From what the noble Baroness has just said, I think she may regret having stated that. Perhaps she has been wrongly reported. I thought there was a common view about the use of the financial privilege circumstances—when the Commons can assert its privileges. I have experienced both ends of the House. I thought we knew where we were. There were many occasions, for example in the last Parliament, when much more minor issues came up that had financial implications and she, when she was on this side of the House, and her noble friends, defended the right of the Commons to assert its financial privilege on much smaller sums of money than we are considering this afternoon.
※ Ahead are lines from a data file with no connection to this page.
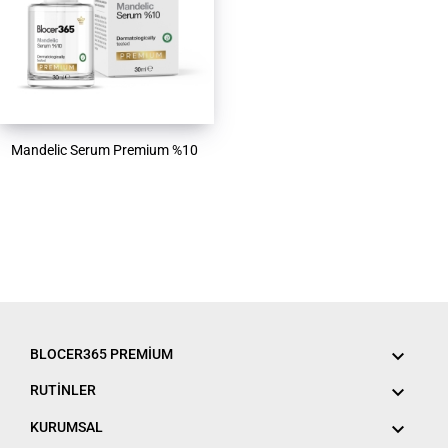
Mandelic Serum Premium %10

BLOCER365 PREMIUM

RUTİNLER

KURUMSAL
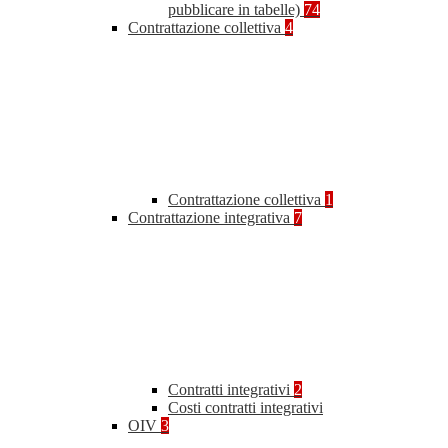
pubblicare in tabelle)
74
Contrattazione collettiva
4
Contrattazione collettiva
1
Contrattazione integrativa
7
Contratti integrativi
2
Costi contratti integrativi
OIV
3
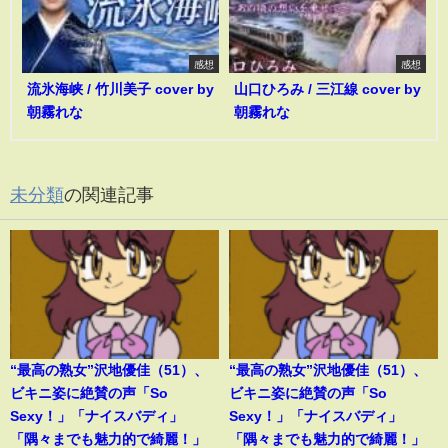
感想
感想
流氷海峡 / 竹川美子 cover by
山口ひろみ / 三江線 cover by
朝霧れな
朝霧れな
未分類
の関連記事
“最高の熟女”沢地優佳（51）、
“最高の熟女”沢地優佳（51）、
ビキニ姿に絶賛の声「So
ビキニ姿に絶賛の声「So
Sexy！」「ナイスバディ」
Sexy！」「ナイスバディ」
「隅々までも魅力的で綺麗！」
「隅々までも魅力的で綺麗！」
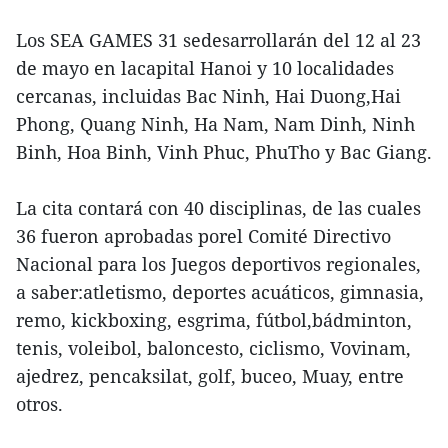
Los SEA GAMES 31 sedesarrollarán del 12 al 23
de mayo en lacapital Hanoi y 10 localidades
cercanas, incluidas Bac Ninh, Hai Duong,Hai
Phong, Quang Ninh, Ha Nam, Nam Dinh, Ninh
Binh, Hoa Binh, Vinh Phuc, PhuTho y Bac Giang.
La cita contará con 40 disciplinas, de las cuales
36 fueron aprobadas porel Comité Directivo
Nacional para los Juegos deportivos regionales,
a saber:atletismo, deportes acuáticos, gimnasia,
remo, kickboxing, esgrima, fútbol,bádminton,
tenis, voleibol, baloncesto, ciclismo, Vovinam,
ajedrez, pencaksilat, golf, buceo, Muay, entre
otros.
As we were told, the 11 amendments under consideration on which the Commons has asserted its privileges cost in total something in the region of £2 billion. I draw the attention of the noble Baroness in particular to an occasion on 24 November 2008 when she and her noble friend Lord West of Spithead, who has left his place, defended the use of the financial privilege assertion by the Commons. She stated:
“Having said that, I realise that the reason given for privilege is precisely because it is a financial privilege. I hear what the noble Lord says, but I am informed that we are acting in accordance with the proper procedures”.—[Official Report, 24/11/08; col. 1294.]
The matter concerned a very small sum of money to be spent on DNA procedures under the Counter-Terrorism Act—far smaller in significance than the amendments that we are considering today. Therefore, I am bemused. I do not understand what the noble Baroness’s position is now. Is she trying to change the commonly accepted meaning of financial privilege, or is she going back on what she said to the Guardian last week? I hope she will clarify her position because it will do the House, and indeed her position in it, no good if we adopt an apparently selective procedure concerning financial privilege.
This afternoon is probably not the occasion to debate this in detail. However, I am very disappointed that the noble Baroness did not re-establish the point that she made when she was on this side of the House. There are long-standing conventions, nothing has changed and the very small number of amendments that have received this treatment from the Commons is in direct contrast to the many occasions when she asserted that privilege when she was in government.
My Lords, I do not wish to get caught up in a cross-party dispute on these matters, which are very serious indeed. I am extremely grateful to the Leader of the House for his very helpful statement. I will also associate myself with the point that he made about the noble Lord, Lord Freud, who has been assiduous throughout the Bill in the way in which he has listened and responded to the concerns of the House.
The House has a proud record of scrutinising legislation and, if I may say so, improving it. However, in the circumstances in which we find ourselves, I will make a request to the Leader. Sometimes when amendments go to another place there is a temptation for the House to be portrayed as troublesome. I hope that in these special circumstances the Leader of the House will assure noble Lords that what has happened on the Bill is part of normal business between two Houses, and that we will continue to conduct business in this proper way to secure the best possible legislation.